Allocate HugePages on the node:

apiVersion: machineconfiguration.openshift.io/v1
kind: MachineConfig
metadata:
  name: 99-worker-db-hugepages
  labels:
    machineconfiguration.openshift.io/role: db-worker
spec:
  kernelArguments:
    - hugepagesz=2M
    - hugepages=2048    # 2048 × 2MB = 4GB pre-reserved

Understanding Overcommit Modes

Mode	`vm.overcommit_memory`	Behavior	Database Safety
Heuristic	`0` (default)	Kernel guesses if allocation is “reasonable”	❌ Dangerous — fork() succeeds then OOM kills
Always	`1`	Never refuse allocations	❌ Worst — guarantees OOM under pressure
Never	`2`	Refuse if total commit > CommitLimit	✅ Safe — allocation fails cleanly, app handles it

CommitLimit formula: CommitLimit = (RAM × overcommit_ratio/100) + swap

Example: 64GB RAM, overcommit_ratio=80, no swap → CommitLimit = 51.2GB

Step 5: Verify Configuration

# Check overcommit settings on a node
kubectl debug node/db-worker-01 -- chroot /host bash -c '
echo "=== Memory Overcommit ==="
cat /proc/sys/vm/overcommit_memory    # Should be 2
cat /proc/sys/vm/overcommit_ratio     # Should be 80
cat /proc/sys/vm/swappiness           # Should be 0

echo "=== Commit Limit ==="
grep -E "CommitLimit|Committed_AS|MemTotal|SwapTotal" /proc/meminfo

echo "=== HugePages ==="
grep -i huge /proc/meminfo

echo "=== THP ==="
cat /sys/kernel/mm/transparent_hugepage/enabled
'

# Check QoS class of database pods
kubectl get pod -n databases -o custom-columns=\
NAME:.metadata.name,\
QOS:.status.qosClass,\
REQ_MEM:.spec.containers[0].resources.requests.memory,\
LIM_MEM:.spec.containers[0].resources.limits.memory

Step 6: PodDisruptionBudget

apiVersion: policy/v1
kind: PodDisruptionBudget
metadata:
  name: postgresql-pdb
  namespace: databases
spec:
  minAvailable: 2
  selector:
    matchLabels:
      app: postgresql

graph TD
    subgraph Node: vm.overcommit_memory=0 DEFAULT
        A1[Pod A: 8GB limit] 
        A2[Pod B: 8GB limit]
        A3[Pod C: 8GB limit]
        A4[Total promised: 24GB]
        A5[Physical RAM: 16GB]
        A4 -->|Overcommit!| OOM[OOM Killer<br/>Picks a victim]
        OOM -->|Kills| DB[Database Pod 💀]
    end
    
    subgraph Node: vm.overcommit_memory=2 SAFE
        B1[Pod A: 8GB Guaranteed]
        B2[Pod B: 8GB Guaranteed]
        B3[Pod C: Rejected ✗<br/>CommitLimit exceeded]
        B4[Physical RAM: 16GB]
        B1 --> SAFE[Database Safe ✓]
        B2 --> SAFE
    end

Common Issues

Redis: WARNING overcommit_memory is set to 0

Redis detects overcommit mode at startup. Fix at node level:

vm.overcommit_memory=2

Redis also warns about THP — disable with init container (see Redis example above).

PostgreSQL: could not fork new process for connection

With overcommit_memory=2, fork may fail if CommitLimit is reached. This is correct behavior — it’s better than OOM-killing the postmaster. Solutions:

Increase overcommit_ratio (e.g., 90 if no swap)

## PROBLEM TO WORK ON
Please reproduce the memory overcommit page between "PostgreSQL: could not" and "if no swap)", inclusive. The entries are separate material, unconnected to the memory overcommit page.

Text extracted page by page:
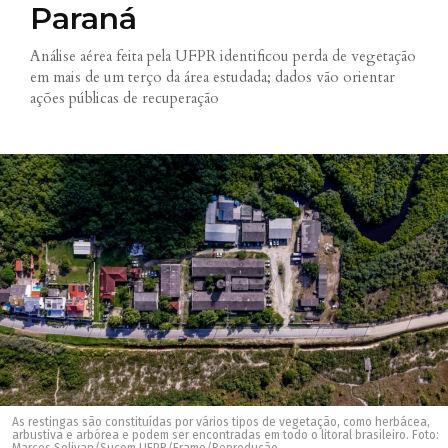
Paraná
Análise aérea feita pela UFPR identificou perda de vegetação
em mais de um terço da área estudada; dados vão orientar
ações públicas de recuperação
As restingas são constituídas por vários tipos de vegetação, como herbácea,
arbustiva e arbórea e podem ser encontradas em todo o litoral brasileiro. Foto:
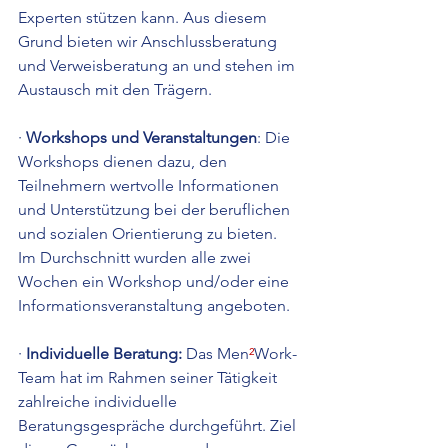
Experten stützen kann. Aus diesem 
Grund bieten wir Anschlussberatung 
und Verweisberatung an und stehen im 
Austausch mit den Trägern.
· 
Workshops und Veranstaltungen
: Die 
Workshops dienen dazu, den 
Teilnehmern wertvolle Informationen 
und Unterstützung bei der beruflichen 
und sozialen Orientierung zu bieten. 
Im Durchschnitt wurden alle zwei 
Wochen ein Workshop und/oder eine 
Informationsveranstaltung angeboten.
· 
Individuelle Beratung: 
Das Men
²
Work-
Team hat im Rahmen seiner Tätigkeit 
zahlreiche individuelle 
Beratungsgespräche durchgeführt. Ziel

## TASK RESPONSE
PostgreSQL: could not fork new process for connection

With overcommit_memory=2, fork may fail if CommitLimit is reached. This is correct behavior — it’s better than OOM-killing the postmaster. Solutions:

Increase overcommit_ratio (e.g., 90 if no swap)